You need to redirect users and search enginessystem to HTTPS pages using 301 redirects in the .htaccess file in the root folder on the server. The .htaccess file is an invisible file, so make sure that your FTP program is configured to show hidden files. In FileZilla, for example, go to Server> Force Hidden Files Scan. FileZillaBefore, before adding redirects, it would be nice to create a backup copy of the .htaccess file. On the server, temporarily rename the file, deleting the period (which makes it invisible in the first place), download the file (which will now be visible on your computer as a result of deleting the period), then add the period back to that on the server.

HTTPS certificate

Edit Google Analytics Settings

After completing these steps, you need toChange the preferred URL in your Google Analytics account to display the HTTPS version of your domain. Otherwise, the statistics of your traffic will be disabled, because the version of the HTTP URL is perceived as a completely different site from the version of the HTTPS certificate. The Google Search Console treats HTTP and HTTPS as separate domains, so add the HTTPS domain account to it. Remember, when you switch from HTTP to HTTPS certificate, if there are special access buttons on your site, the counter will be reset.

</ p>
  • Rating:
    • READ THEME
    The HTTPS protocol - what is it?

    The HTTPS protocol - what is it?

    SSL certificate for the organization: what is it?

    SSL certificate for the organization: what is it?

    How to make a redirect from http to https, and why is it needed?

    How to make a redirect from http to https, and why is it needed?

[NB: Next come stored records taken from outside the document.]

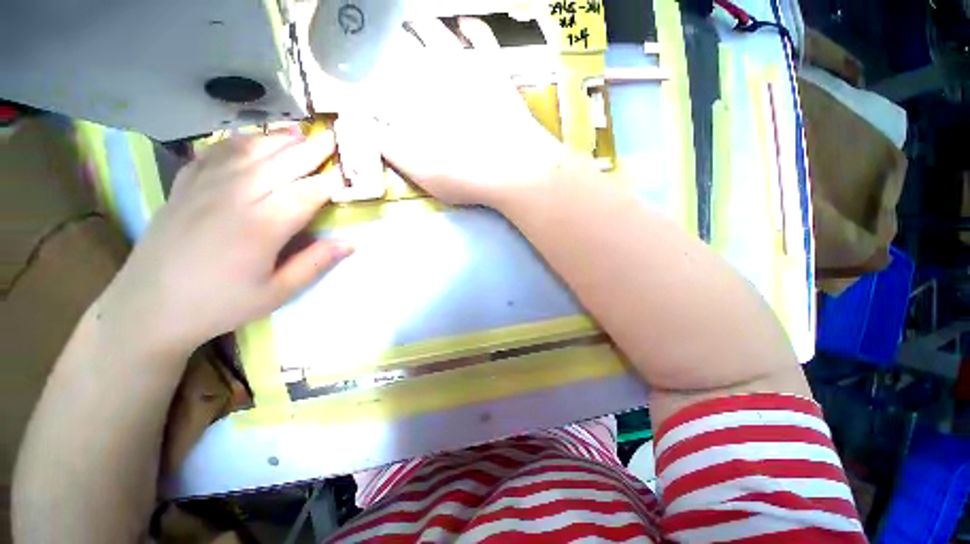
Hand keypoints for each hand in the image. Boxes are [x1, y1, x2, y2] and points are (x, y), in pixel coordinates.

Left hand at [100, 130, 350, 354]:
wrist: (148, 307)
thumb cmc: (219, 304)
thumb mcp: (277, 293)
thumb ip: (315, 263)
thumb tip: (350, 243)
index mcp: (261, 226)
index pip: (307, 193)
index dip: (331, 181)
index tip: (349, 172)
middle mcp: (234, 197)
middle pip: (281, 164)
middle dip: (311, 150)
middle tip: (333, 139)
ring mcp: (204, 186)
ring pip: (248, 151)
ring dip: (278, 139)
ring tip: (299, 132)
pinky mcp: (184, 186)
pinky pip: (214, 153)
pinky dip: (237, 141)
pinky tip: (251, 139)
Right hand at [369, 18, 566, 206]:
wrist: (514, 169)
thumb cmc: (466, 176)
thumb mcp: (421, 173)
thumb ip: (391, 150)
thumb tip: (367, 129)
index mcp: (413, 102)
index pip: (382, 78)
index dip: (368, 71)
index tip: (359, 69)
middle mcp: (434, 76)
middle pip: (404, 47)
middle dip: (388, 41)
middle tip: (380, 38)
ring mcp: (467, 68)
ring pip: (436, 32)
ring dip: (421, 25)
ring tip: (410, 22)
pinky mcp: (494, 69)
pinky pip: (481, 36)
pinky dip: (469, 26)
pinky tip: (462, 25)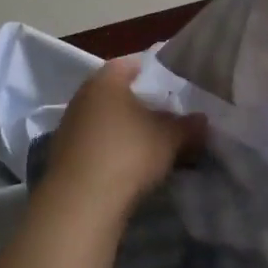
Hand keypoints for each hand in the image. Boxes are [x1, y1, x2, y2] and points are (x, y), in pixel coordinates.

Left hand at [41, 57, 203, 209]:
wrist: (80, 203)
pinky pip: (97, 143)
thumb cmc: (127, 154)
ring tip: (154, 142)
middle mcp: (83, 96)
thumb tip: (202, 120)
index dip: (155, 71)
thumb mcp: (170, 138)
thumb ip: (189, 125)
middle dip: (143, 103)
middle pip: (118, 93)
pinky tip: (132, 164)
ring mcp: (70, 127)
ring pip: (107, 119)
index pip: (132, 63)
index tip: (174, 82)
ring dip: (128, 129)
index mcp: (106, 81)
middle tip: (169, 114)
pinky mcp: (65, 156)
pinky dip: (114, 148)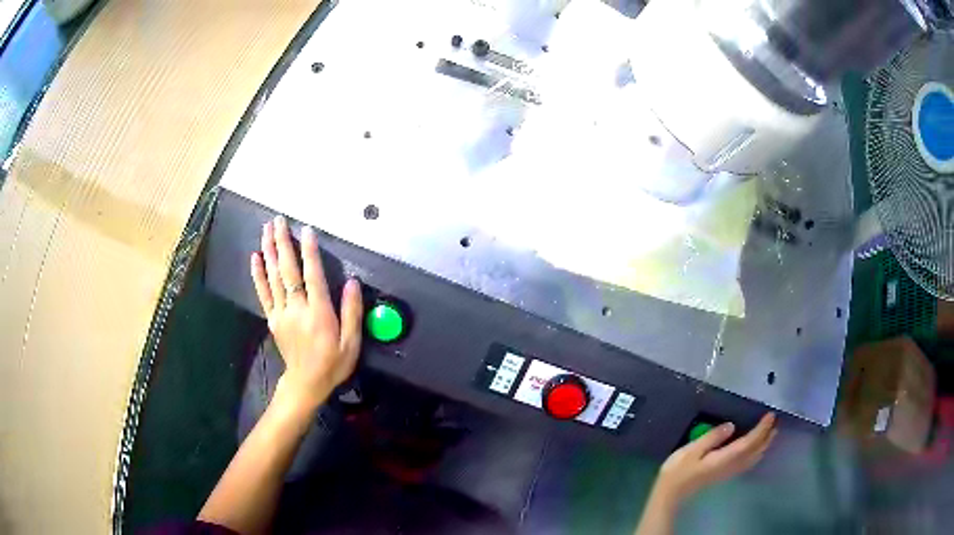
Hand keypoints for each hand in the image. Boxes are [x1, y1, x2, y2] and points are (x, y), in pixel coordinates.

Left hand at [251, 216, 362, 413]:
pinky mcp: (272, 319)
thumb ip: (352, 312)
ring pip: (273, 277)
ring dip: (269, 251)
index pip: (312, 275)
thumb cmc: (333, 363)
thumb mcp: (351, 343)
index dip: (309, 251)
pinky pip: (263, 293)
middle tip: (278, 220)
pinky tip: (255, 257)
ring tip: (266, 229)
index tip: (306, 230)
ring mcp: (281, 313)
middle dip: (282, 243)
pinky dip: (258, 274)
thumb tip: (353, 283)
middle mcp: (297, 308)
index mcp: (318, 312)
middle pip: (287, 270)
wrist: (306, 383)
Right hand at [656, 413, 776, 502]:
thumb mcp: (691, 450)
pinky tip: (756, 450)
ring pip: (753, 458)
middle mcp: (731, 465)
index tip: (770, 415)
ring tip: (771, 433)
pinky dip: (757, 453)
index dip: (761, 429)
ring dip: (764, 445)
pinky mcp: (725, 474)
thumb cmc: (678, 470)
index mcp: (725, 458)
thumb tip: (731, 426)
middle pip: (755, 451)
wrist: (671, 493)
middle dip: (767, 436)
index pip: (749, 442)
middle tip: (775, 421)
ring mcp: (729, 471)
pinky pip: (748, 462)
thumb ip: (712, 437)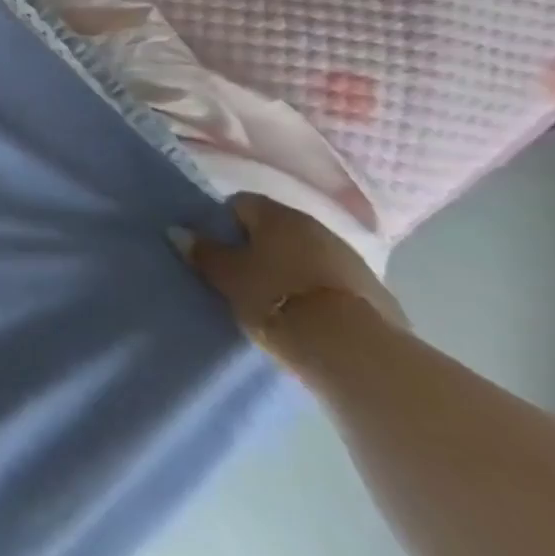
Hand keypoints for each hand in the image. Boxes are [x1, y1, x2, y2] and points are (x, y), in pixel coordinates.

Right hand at [178, 194, 404, 372]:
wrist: (356, 352)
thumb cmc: (277, 299)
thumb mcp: (227, 277)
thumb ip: (203, 252)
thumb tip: (177, 231)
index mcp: (278, 215)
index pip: (241, 204)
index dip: (225, 224)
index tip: (218, 252)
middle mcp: (317, 227)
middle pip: (278, 229)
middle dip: (261, 248)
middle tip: (243, 277)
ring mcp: (352, 260)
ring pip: (309, 255)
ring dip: (293, 270)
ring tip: (278, 300)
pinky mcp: (377, 294)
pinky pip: (335, 283)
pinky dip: (320, 293)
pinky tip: (311, 318)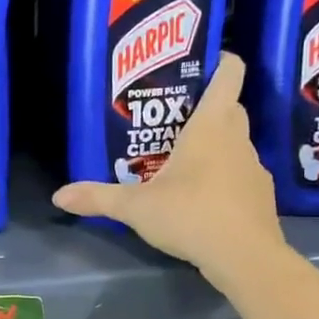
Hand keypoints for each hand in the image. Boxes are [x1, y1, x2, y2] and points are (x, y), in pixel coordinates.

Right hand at [53, 54, 284, 269]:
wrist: (246, 259)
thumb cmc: (191, 215)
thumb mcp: (136, 207)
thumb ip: (98, 198)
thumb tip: (58, 196)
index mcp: (212, 126)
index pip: (229, 74)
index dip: (220, 60)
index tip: (201, 60)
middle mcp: (238, 139)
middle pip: (229, 108)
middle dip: (205, 107)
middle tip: (171, 117)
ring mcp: (254, 168)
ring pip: (234, 142)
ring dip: (214, 145)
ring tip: (180, 159)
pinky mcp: (260, 195)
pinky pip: (239, 173)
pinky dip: (223, 176)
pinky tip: (200, 197)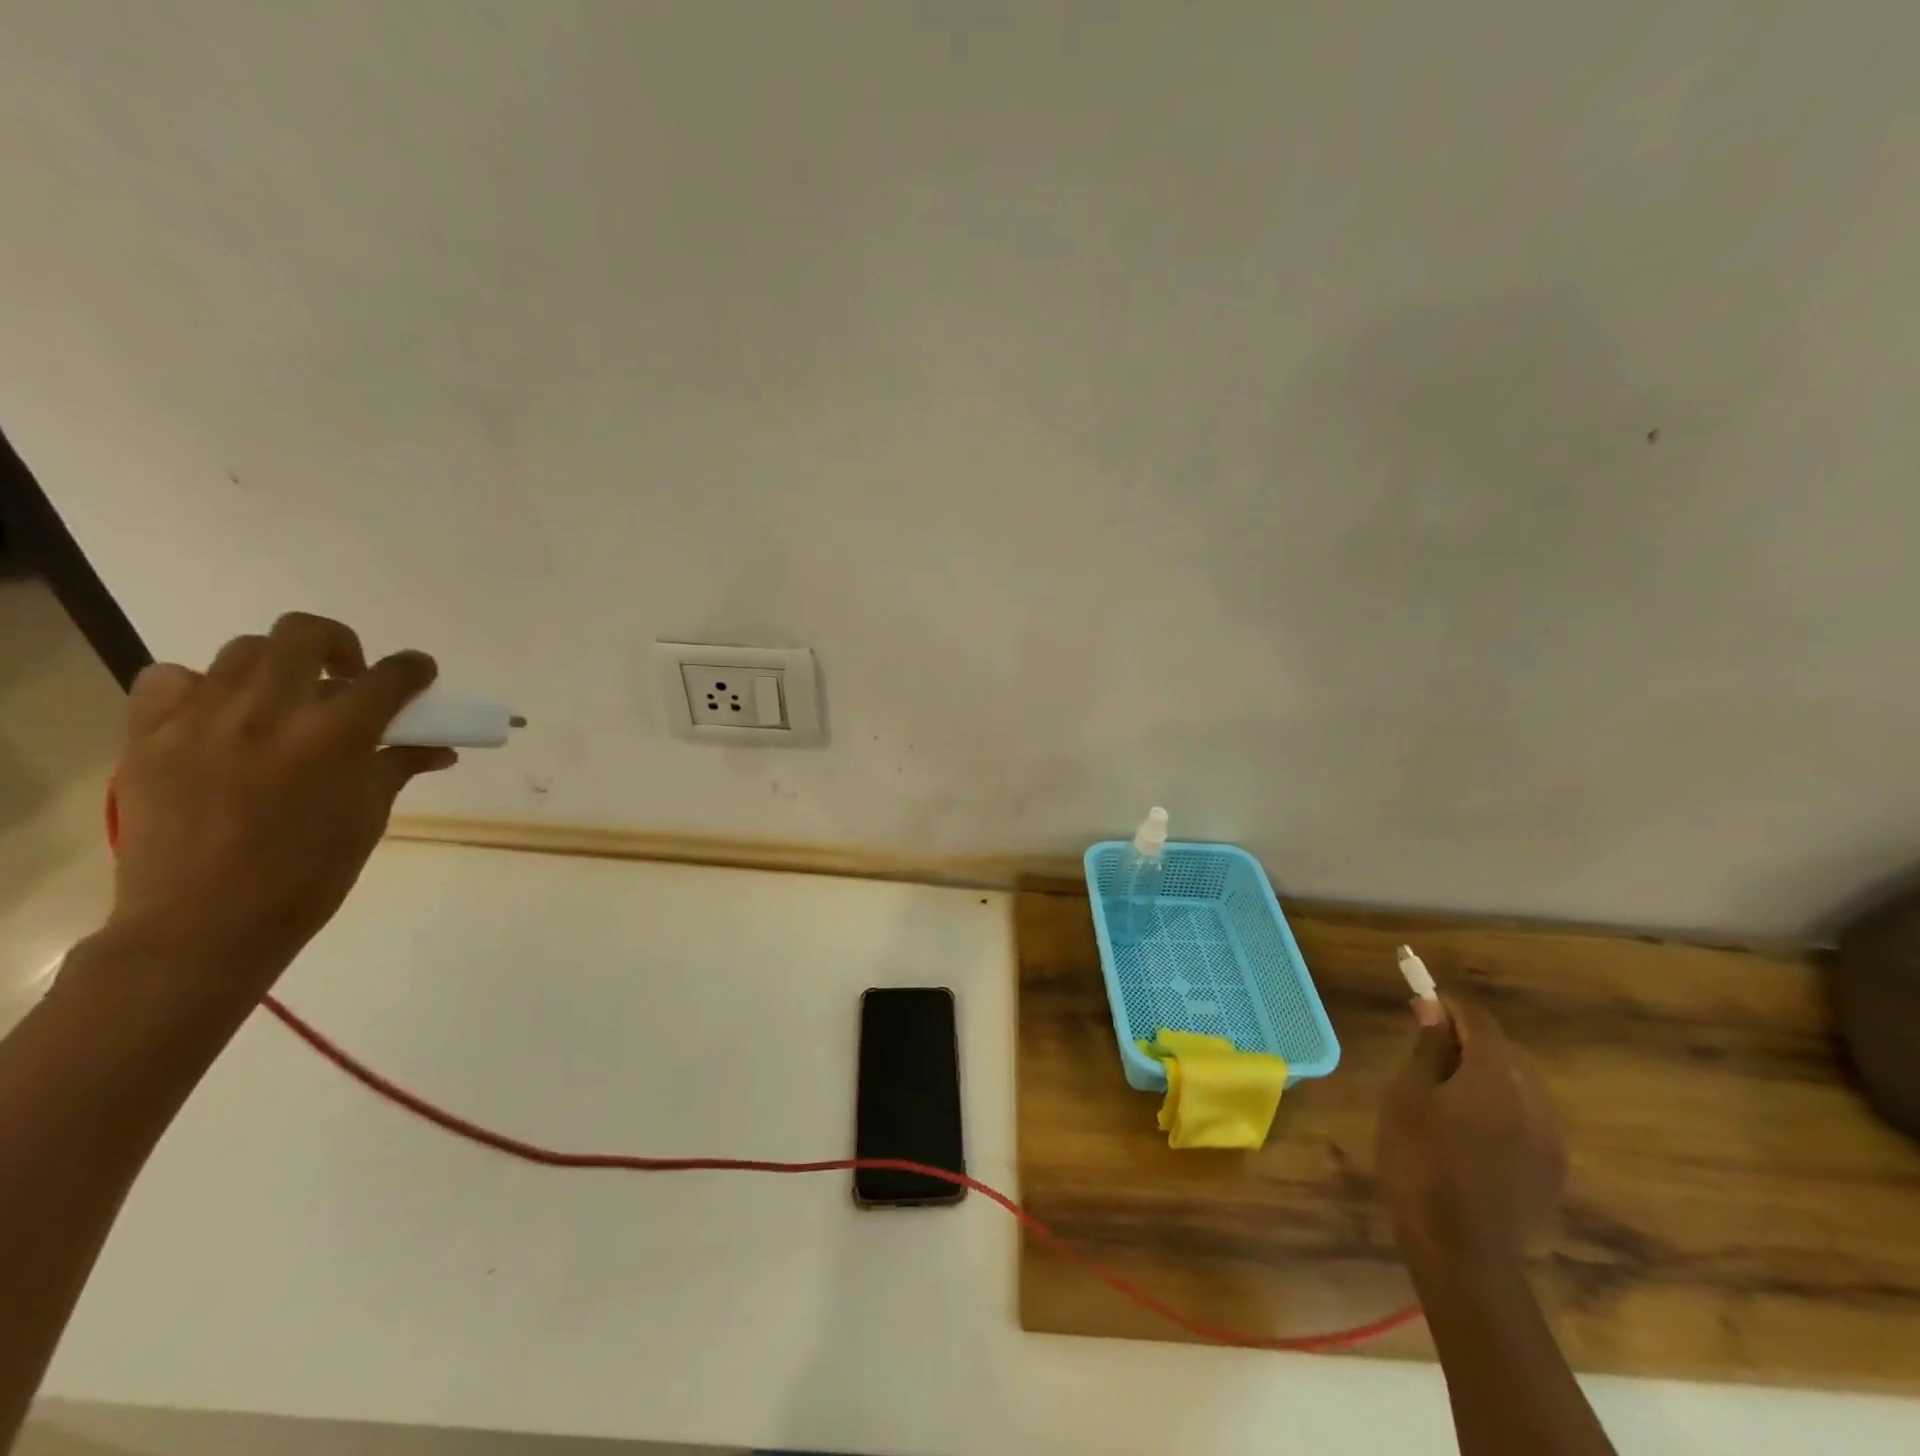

    How to make an HTTPS connection? What is the difference between sites on HTTPS or HTTP?

    How to make an HTTPS connection? What is the difference between sites on HTTPS or HTTP?

    What is an HTTPS port, and what are the ways to open it

    What is an HTTPS port, and what are the ways to open it

    What are the advantages and disadvantages of a savings certificate?

    What are the advantages and disadvantages of a savings certificate?